Imagine what you and your family could do with $87,000.
Well, that’s what was spent between the successful candidates for four of the top Franklin County offices in the 2018 election cycle.
With the election less than two weeks passed, a few more final campaign expenditures may still be trickling in, but according to the most recent reports filed with the Missouri Ethics Commission (MEC) successful candidates for county offices spent $87,392.
In addition to the races for county offices, five other candidates were successful in races to represent the county in the State Legislature.
One state senator and four state representatives spent a combined $185,551 in their races as of eight days before the election.
Topping the 2018 campaign spending was Presiding Commissioner Tim Brinker, Washington, who had two Republican primary opponents.
As of the late October report, Brinker had spent $60,854 on his successful bid for the county’s top administrative office.
A close second to Brinker was Matthew Becker, Washington, who, despite being outspent by his primary opponent, was elected as the new Franklin County prosecuting attorney.
Becker, a newcomer to county elected office, had spent $45,927 on his campaign by the end of October.
The fourth time was the charm for Tim Baker, Robertsville, who will be the new Franklin County Clerk at the start of 2019. Since 2012, Baker has spent tens of thousands of dollars on campaigns, running twice for First District commissioner and once for presiding commissioner.
In his race for county clerk, Baker spent $25,639 and defeated a primary opponent. He was unopposed in the general election.
The least expensive win for any successful county candidate was Collector-elect Doug Trentmann, Washington, who spent $8,972 on his campaign, defeating two primary opponents. He was unopposed in the November general election.
State Sen. Dave Schatz, Sullivan, was successful in his re-election bid for the 26th Senate District Nov. 6, and two days later was elected by his Senate colleagues as pro tempore, which is the second highest position in the upper chamber of the Legislature.
Without a primary opponent, Schatz reserved his major spending for the general election.
According to his 8 days before the election report, Schatz had spent $129,407 on this election cycle.
There also were primary and general election challenges for all four House districts that encompass Franklin County.

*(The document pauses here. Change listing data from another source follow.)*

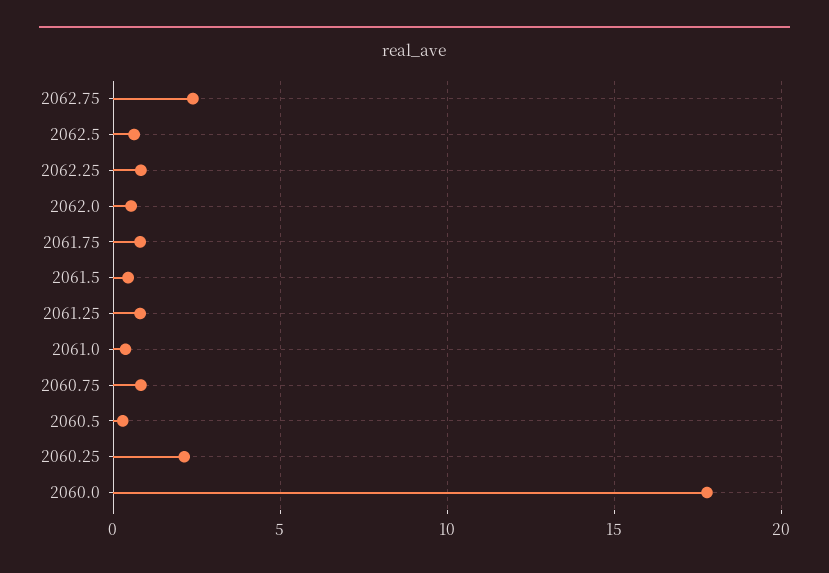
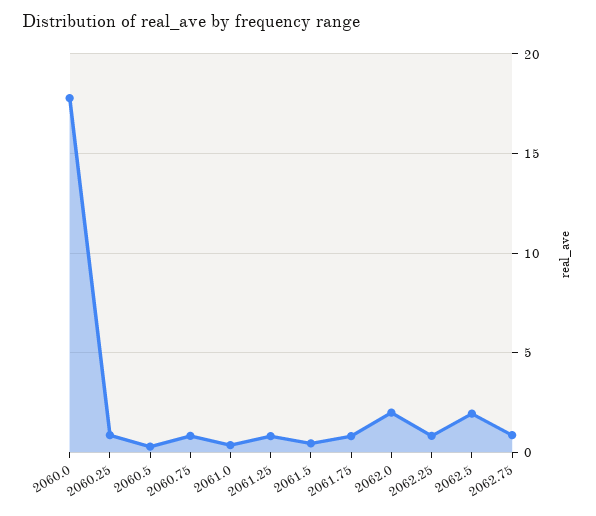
  {
-   "2062.75": 2.5,
+   "2062.75": 1,
-   "2062.5": 0.5,
+   "2062.5": 2,
    "2062.25": 1,
-   "2062.0": 0.5,
+   "2062.0": 2,
    "2061.75": 1,
    "2061.5": 0.5,
    "2061.25": 1,
    "2061.0": 0.5,
    "2060.75": 1,
    "2060.5": 0.5,
-   "2060.25": 2,
+   "2060.25": 1,
    "2060.0": 18
  }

Topping the spending for House races was 116th Republican incumbent Nathan Tate, St. Clair, who was unopposed in the primary, but faced a Democratic opponent in the general election.

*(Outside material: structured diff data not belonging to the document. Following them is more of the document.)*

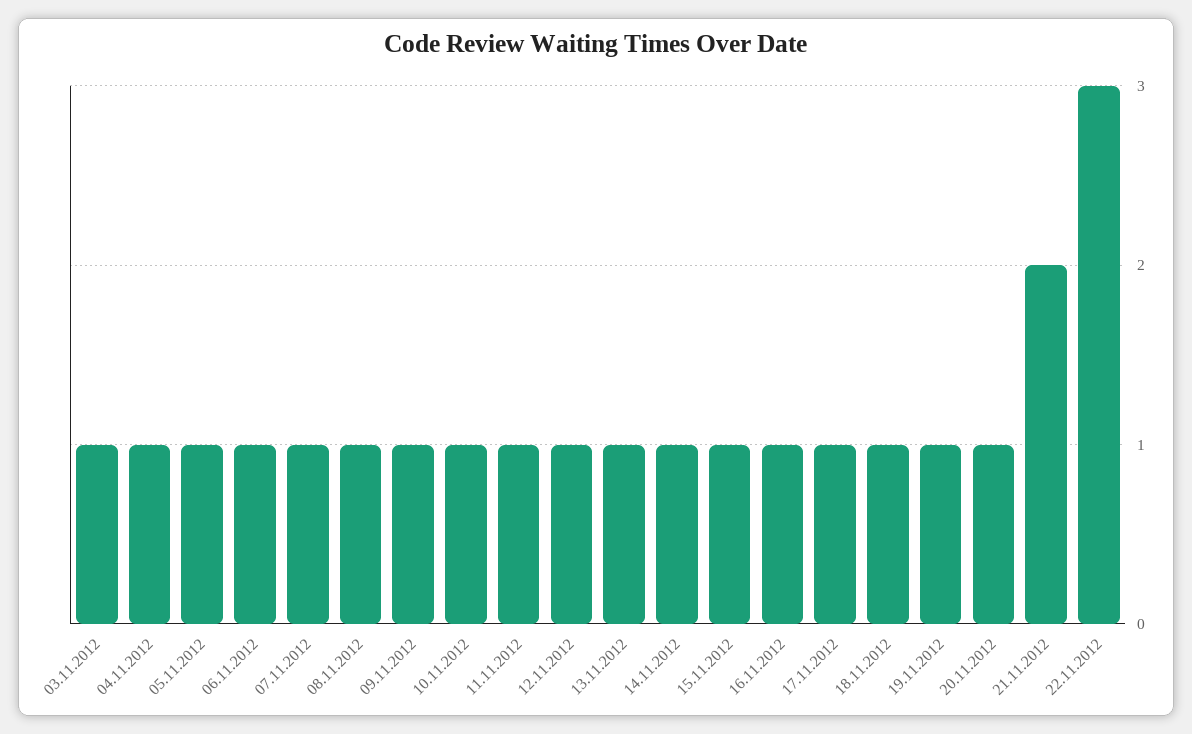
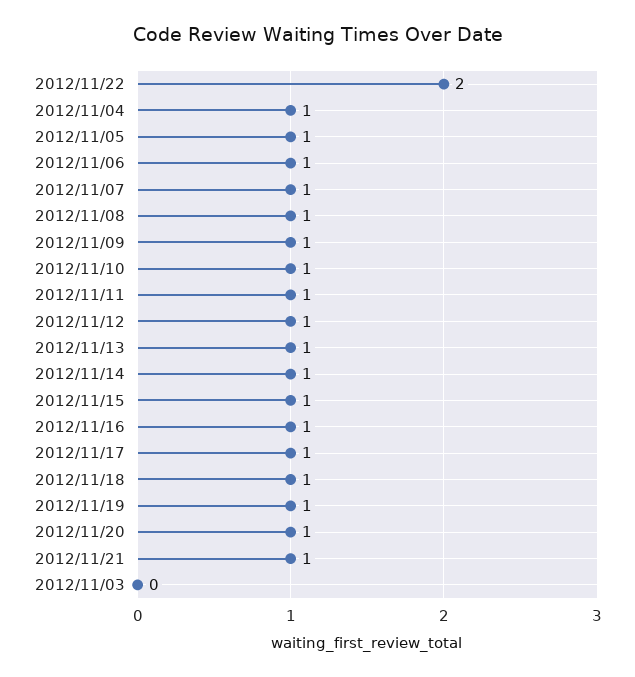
  {
-   "03.11.2012": 1,
+   "03.11.2012": 0,
    "04.11.2012": 1,
    "05.11.2012": 1,
    "06.11.2012": 1,
    "07.11.2012": 1,
    "08.11.2012": 1,
    "09.11.2012": 1,
    "10.11.2012": 1,
    "11.11.2012": 1,
    "12.11.2012": 1,
    "13.11.2012": 1,
    "14.11.2012": 1,
    "15.11.2012": 1,
    "16.11.2012": 1,
    "17.11.2012": 1,
    "18.11.2012": 1,
    "19.11.2012": 1,
    "20.11.2012": 1,
-   "21.11.2012": 2,
+   "21.11.2012": 1,
-   "22.11.2012": 3
+   "22.11.2012": 2
  }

According to the MEC, Tate has spent $41,143 in this election cycle.
In the 109th District, Republican John Simmons, Krakow, defeated two primary opponents and a general election opponent.
According to the most recent MEC filings, he has spent $29,426 on his campaign.
Aaron Griesheimer, Washington, spent a fraction of other state candidates in his successful bid for the 61st House District. He did not face a Republican primary opponent and defeated his Democratic challenger while spending $12,313.
Another political newcomer is Dottie Bailey, whose 110th House District covers only a sliver of Franklin County, but encompasses the city of Pacific.
Bailey, the Republican, faced an opponent in the primary and a Democratic challenger in the general election. She was successful in both races and spent only $2,696.